The plan proposes the relocation of the existing 3,600 square foot playground area to the northern property line east of the existing dune, plus the placement of a 10-by-40 foot food trailer on 12-by-50 foot moveable mats adjacent to the existing pedestrian and vehicle access point east of the dune.

The former Funtown Pier property in Seaside Park, June 2019. (Photo: Daniel Nee)
The former Funtown Pier property in Seaside Park, June 2019. (Photo: Daniel Nee)
The former Funtown Pier property in Seaside Park, June 2019. (Photo: Daniel Nee)
The former Funtown Pier property in Seaside Park, June 2019. (Photo: Daniel Nee)

The food trailer would sell snacks, non-alcoholic beverages, and “fast food” such as hot dogs and pretzels to beach club customers. Food and soft drinks would also be sold out of one of the existing tiki huts on the site.

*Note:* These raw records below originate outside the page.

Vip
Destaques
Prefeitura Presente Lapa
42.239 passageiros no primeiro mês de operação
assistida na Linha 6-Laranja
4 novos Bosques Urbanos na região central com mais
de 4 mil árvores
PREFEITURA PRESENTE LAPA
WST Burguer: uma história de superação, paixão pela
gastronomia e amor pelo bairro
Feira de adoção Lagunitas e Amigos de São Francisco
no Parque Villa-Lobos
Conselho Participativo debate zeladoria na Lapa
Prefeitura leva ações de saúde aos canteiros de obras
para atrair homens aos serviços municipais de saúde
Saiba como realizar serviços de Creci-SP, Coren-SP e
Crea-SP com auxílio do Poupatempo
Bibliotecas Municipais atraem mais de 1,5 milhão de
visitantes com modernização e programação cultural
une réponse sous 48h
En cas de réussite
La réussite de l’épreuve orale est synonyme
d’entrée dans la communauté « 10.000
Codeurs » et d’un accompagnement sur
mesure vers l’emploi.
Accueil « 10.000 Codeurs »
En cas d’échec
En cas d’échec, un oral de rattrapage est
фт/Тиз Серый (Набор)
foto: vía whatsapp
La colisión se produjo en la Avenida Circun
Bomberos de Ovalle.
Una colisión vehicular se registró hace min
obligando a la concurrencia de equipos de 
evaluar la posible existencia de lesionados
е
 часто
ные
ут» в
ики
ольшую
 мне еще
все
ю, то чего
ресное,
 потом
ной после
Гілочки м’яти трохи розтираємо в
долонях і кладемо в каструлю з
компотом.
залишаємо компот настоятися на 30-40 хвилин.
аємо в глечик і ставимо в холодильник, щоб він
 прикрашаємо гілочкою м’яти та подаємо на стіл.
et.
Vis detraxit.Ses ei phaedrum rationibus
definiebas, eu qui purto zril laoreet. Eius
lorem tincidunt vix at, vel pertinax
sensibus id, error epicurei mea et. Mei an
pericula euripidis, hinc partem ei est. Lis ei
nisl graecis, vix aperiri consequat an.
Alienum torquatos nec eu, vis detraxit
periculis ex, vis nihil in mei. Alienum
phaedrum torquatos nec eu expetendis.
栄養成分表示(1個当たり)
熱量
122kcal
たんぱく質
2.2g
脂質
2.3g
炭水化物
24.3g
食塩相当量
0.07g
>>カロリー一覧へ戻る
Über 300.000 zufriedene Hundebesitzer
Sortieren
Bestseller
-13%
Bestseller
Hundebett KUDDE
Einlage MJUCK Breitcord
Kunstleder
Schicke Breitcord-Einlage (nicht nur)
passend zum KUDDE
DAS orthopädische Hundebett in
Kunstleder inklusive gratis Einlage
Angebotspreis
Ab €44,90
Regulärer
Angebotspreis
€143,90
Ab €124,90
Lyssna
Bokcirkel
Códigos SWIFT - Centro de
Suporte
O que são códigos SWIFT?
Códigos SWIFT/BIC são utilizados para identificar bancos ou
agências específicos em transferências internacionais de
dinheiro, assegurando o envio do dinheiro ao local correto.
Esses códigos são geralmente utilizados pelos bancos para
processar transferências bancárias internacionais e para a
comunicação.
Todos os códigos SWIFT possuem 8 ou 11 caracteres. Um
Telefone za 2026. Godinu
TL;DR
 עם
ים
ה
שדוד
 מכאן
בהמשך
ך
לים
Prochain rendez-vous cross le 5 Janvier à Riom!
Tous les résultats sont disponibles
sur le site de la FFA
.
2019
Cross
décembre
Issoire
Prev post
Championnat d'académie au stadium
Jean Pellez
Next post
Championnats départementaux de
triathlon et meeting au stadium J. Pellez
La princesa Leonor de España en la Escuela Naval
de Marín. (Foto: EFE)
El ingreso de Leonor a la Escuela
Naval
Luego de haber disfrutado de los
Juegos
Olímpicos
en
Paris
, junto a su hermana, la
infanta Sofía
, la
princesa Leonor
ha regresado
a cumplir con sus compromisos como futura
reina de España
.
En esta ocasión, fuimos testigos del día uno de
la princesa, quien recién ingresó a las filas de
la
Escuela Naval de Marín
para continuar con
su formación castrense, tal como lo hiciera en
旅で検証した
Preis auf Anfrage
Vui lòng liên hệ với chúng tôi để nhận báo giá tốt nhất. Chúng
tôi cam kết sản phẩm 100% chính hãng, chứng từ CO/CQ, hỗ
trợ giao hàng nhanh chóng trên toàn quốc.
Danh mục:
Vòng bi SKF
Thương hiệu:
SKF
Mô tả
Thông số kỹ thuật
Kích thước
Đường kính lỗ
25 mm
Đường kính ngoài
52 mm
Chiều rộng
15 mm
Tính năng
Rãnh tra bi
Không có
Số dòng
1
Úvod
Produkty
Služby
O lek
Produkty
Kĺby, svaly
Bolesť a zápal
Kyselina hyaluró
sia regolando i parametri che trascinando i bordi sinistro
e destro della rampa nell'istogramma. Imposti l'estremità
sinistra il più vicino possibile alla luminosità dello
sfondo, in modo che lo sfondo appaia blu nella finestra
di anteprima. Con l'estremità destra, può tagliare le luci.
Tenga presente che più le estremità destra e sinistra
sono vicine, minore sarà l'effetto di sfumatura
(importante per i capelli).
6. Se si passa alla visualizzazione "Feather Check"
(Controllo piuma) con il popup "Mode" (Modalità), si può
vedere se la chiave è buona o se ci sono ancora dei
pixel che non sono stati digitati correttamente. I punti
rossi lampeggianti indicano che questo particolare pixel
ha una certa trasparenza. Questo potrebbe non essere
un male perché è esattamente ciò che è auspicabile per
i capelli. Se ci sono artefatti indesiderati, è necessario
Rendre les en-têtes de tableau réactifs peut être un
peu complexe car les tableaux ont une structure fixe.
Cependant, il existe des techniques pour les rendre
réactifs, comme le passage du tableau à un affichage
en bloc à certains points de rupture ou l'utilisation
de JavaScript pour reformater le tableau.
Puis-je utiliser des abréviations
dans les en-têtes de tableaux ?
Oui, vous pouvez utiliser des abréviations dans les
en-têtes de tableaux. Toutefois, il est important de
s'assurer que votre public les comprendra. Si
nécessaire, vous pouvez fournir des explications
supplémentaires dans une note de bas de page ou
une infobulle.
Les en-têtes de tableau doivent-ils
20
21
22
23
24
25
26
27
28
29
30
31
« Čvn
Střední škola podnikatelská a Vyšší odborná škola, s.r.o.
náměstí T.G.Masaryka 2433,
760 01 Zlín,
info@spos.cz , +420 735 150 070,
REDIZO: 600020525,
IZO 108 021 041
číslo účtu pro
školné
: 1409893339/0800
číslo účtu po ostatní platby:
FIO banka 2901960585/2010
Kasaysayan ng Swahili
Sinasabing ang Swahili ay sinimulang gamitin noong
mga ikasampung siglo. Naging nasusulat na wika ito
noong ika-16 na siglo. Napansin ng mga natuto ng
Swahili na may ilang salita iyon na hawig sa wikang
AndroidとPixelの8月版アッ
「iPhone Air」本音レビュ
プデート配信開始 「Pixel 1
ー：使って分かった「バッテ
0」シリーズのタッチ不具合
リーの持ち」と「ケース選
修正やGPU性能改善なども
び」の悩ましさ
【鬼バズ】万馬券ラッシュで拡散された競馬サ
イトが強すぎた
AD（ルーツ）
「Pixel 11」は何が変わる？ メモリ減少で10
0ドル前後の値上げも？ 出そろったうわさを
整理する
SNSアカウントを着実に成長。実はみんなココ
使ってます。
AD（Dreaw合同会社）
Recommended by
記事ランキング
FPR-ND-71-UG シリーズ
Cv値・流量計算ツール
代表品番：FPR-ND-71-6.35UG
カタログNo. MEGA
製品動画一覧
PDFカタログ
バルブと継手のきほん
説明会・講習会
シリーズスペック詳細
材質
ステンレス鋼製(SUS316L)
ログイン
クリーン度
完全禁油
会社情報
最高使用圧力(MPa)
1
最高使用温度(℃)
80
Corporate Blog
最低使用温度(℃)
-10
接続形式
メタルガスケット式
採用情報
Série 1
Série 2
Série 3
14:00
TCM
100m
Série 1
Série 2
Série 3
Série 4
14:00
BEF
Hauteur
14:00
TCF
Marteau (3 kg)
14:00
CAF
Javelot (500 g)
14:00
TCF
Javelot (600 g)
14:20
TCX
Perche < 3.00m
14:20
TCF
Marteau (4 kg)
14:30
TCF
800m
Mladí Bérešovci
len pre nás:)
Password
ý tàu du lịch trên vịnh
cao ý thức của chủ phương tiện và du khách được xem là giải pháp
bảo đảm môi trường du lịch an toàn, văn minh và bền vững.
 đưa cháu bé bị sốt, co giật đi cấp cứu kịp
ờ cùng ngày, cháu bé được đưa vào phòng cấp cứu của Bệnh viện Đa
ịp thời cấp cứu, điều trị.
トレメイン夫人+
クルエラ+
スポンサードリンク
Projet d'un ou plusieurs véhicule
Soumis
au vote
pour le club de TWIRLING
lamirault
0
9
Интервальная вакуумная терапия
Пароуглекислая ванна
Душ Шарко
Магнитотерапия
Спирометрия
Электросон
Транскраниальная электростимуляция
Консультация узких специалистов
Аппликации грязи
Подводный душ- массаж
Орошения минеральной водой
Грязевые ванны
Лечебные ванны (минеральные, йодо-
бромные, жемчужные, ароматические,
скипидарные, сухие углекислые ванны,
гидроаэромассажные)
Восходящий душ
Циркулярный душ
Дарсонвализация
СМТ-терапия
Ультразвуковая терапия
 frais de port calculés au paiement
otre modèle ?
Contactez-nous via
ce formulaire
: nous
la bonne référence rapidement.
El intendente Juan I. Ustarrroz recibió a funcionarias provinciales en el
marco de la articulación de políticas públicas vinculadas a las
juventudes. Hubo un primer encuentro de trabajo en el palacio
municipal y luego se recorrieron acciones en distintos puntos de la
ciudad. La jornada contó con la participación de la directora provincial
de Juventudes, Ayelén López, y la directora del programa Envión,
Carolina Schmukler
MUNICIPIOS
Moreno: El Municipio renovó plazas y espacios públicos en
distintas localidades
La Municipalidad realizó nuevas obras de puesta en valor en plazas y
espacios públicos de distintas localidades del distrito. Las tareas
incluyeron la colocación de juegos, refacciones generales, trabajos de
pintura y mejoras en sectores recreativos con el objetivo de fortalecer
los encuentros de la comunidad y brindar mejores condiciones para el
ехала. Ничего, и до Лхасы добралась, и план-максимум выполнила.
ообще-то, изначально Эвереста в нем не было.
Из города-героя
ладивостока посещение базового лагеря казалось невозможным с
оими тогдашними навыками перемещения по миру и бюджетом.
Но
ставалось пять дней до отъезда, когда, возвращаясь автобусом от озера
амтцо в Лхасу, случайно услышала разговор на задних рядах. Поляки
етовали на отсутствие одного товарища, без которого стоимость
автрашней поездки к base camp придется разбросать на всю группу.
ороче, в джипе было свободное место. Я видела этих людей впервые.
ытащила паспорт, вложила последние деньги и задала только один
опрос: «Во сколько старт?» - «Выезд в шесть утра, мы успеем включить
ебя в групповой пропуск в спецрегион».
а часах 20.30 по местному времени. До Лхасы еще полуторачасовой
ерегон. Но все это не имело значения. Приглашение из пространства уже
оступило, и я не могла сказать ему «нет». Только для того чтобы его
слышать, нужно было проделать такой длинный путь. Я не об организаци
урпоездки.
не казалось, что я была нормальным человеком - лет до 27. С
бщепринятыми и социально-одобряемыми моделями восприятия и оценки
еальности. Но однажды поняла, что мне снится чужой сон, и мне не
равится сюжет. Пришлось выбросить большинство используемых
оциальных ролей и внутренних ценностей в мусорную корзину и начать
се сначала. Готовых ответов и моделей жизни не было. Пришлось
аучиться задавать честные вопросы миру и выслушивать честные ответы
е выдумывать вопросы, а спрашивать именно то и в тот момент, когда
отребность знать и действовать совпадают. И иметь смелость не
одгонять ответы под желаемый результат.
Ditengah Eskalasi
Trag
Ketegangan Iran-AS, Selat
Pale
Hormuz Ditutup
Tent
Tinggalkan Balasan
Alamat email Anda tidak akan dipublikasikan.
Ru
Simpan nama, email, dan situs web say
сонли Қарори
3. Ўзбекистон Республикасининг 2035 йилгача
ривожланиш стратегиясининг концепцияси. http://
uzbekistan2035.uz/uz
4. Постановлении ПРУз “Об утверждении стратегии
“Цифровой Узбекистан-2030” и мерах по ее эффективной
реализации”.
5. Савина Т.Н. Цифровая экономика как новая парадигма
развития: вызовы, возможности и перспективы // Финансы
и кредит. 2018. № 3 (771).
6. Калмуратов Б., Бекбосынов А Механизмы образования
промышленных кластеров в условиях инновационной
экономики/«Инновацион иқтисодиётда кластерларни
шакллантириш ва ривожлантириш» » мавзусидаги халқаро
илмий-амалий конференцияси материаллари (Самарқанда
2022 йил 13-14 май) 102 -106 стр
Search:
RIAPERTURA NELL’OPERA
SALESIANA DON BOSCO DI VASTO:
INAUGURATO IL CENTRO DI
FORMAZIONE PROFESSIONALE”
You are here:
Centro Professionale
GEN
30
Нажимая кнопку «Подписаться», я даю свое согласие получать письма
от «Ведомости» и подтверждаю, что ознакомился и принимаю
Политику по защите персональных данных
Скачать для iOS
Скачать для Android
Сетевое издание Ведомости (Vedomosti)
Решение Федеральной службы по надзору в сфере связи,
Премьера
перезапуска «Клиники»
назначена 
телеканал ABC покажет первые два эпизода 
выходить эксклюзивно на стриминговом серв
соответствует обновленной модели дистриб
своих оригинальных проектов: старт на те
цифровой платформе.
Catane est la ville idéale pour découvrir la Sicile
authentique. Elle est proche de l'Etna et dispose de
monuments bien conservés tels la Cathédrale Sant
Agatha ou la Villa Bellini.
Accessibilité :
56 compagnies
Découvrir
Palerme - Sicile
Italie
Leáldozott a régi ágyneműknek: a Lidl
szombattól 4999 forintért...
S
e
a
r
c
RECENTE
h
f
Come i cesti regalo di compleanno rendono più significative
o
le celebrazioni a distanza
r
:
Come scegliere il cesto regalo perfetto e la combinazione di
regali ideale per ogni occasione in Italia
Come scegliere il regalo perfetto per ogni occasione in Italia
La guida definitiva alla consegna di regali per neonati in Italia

According to the planning board filing, no new variances are being sought in addition to the existing variances granted by prior approvals. The latest application simply seeks to modify the approval that was already granted in order to allow the new additions, which are also subject to approval by the state Department of Environmental Protection under CAFRA (Coastal Areas Facilities Review Act).

The planning board will consider the application at its Feb. 23 meeting, which begins at 7 p.m. and is carried over Zoom due to the coronavirus pandemic. It can be accessed from the borough’s website.